Records supplied
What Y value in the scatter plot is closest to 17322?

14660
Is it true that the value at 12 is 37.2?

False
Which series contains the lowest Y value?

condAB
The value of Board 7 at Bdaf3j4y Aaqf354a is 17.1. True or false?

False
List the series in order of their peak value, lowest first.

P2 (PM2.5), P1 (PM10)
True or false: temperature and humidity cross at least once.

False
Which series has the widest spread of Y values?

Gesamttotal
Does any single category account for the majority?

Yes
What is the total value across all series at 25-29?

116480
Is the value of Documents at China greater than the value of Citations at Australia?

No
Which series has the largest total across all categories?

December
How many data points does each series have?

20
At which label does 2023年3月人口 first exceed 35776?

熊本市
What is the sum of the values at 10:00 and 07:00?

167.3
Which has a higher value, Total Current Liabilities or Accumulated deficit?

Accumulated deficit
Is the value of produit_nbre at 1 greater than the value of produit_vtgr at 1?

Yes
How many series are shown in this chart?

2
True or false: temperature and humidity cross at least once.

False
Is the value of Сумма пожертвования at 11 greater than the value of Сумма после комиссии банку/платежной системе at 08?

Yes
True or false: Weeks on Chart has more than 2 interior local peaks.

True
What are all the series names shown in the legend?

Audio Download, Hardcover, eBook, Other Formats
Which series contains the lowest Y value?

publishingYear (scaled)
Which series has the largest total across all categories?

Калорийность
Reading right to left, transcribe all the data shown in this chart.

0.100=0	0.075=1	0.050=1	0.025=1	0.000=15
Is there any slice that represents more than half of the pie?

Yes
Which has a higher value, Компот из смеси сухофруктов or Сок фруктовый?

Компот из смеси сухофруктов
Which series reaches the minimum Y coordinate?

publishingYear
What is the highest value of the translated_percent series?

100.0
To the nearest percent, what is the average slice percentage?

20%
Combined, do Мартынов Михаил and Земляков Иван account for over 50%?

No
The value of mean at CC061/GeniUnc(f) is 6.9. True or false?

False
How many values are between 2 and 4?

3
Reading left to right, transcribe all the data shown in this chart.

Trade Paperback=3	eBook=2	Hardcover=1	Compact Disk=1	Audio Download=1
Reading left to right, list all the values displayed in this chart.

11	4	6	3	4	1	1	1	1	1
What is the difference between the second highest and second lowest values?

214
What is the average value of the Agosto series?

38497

Assignment
Switch every "True or false" in the listing above to "Yes or no". Leave everything else unchanged.

Exercise response
What Y value in the scatter plot is closest to 17322?

14660
Is it true that the value at 12 is 37.2?

False
Which series contains the lowest Y value?

condAB
The value of Board 7 at Bdaf3j4y Aaqf354a is 17.1. Yes or no?

False
List the series in order of their peak value, lowest first.

P2 (PM2.5), P1 (PM10)
Yes or no: temperature and humidity cross at least once.

False
Which series has the widest spread of Y values?

Gesamttotal
Does any single category account for the majority?

Yes
What is the total value across all series at 25-29?

116480
Is the value of Documents at China greater than the value of Citations at Australia?

No
Which series has the largest total across all categories?

December
How many data points does each series have?

20
At which label does 2023年3月人口 first exceed 35776?

熊本市
What is the sum of the values at 10:00 and 07:00?

167.3
Which has a higher value, Total Current Liabilities or Accumulated deficit?

Accumulated deficit
Is the value of produit_nbre at 1 greater than the value of produit_vtgr at 1?

Yes
How many series are shown in this chart?

2
Yes or no: temperature and humidity cross at least once.

False
Is the value of Сумма пожертвования at 11 greater than the value of Сумма после комиссии банку/платежной системе at 08?

Yes
Yes or no: Weeks on Chart has more than 2 interior local peaks.

True
What are all the series names shown in the legend?

Audio Download, Hardcover, eBook, Other Formats
Which series contains the lowest Y value?

publishingYear (scaled)
Which series has the largest total across all categories?

Калорийность
Reading right to left, transcribe all the data shown in this chart.

0.100=0	0.075=1	0.050=1	0.025=1	0.000=15
Is there any slice that represents more than half of the pie?

Yes
Which has a higher value, Компот из смеси сухофруктов or Сок фруктовый?

Компот из смеси сухофруктов
Which series reaches the minimum Y coordinate?

publishingYear
What is the highest value of the translated_percent series?

100.0
To the nearest percent, what is the average slice percentage?

20%
Combined, do Мартынов Михаил and Земляков Иван account for over 50%?

No
The value of mean at CC061/GeniUnc(f) is 6.9. Yes or no?

False
How many values are between 2 and 4?

3
Reading left to right, transcribe all the data shown in this chart.

Trade Paperback=3	eBook=2	Hardcover=1	Compact Disk=1	Audio Download=1
Reading left to right, list all the values displayed in this chart.

11	4	6	3	4	1	1	1	1	1
What is the difference between the second highest and second lowest values?

214
What is the average value of the Agosto series?

38497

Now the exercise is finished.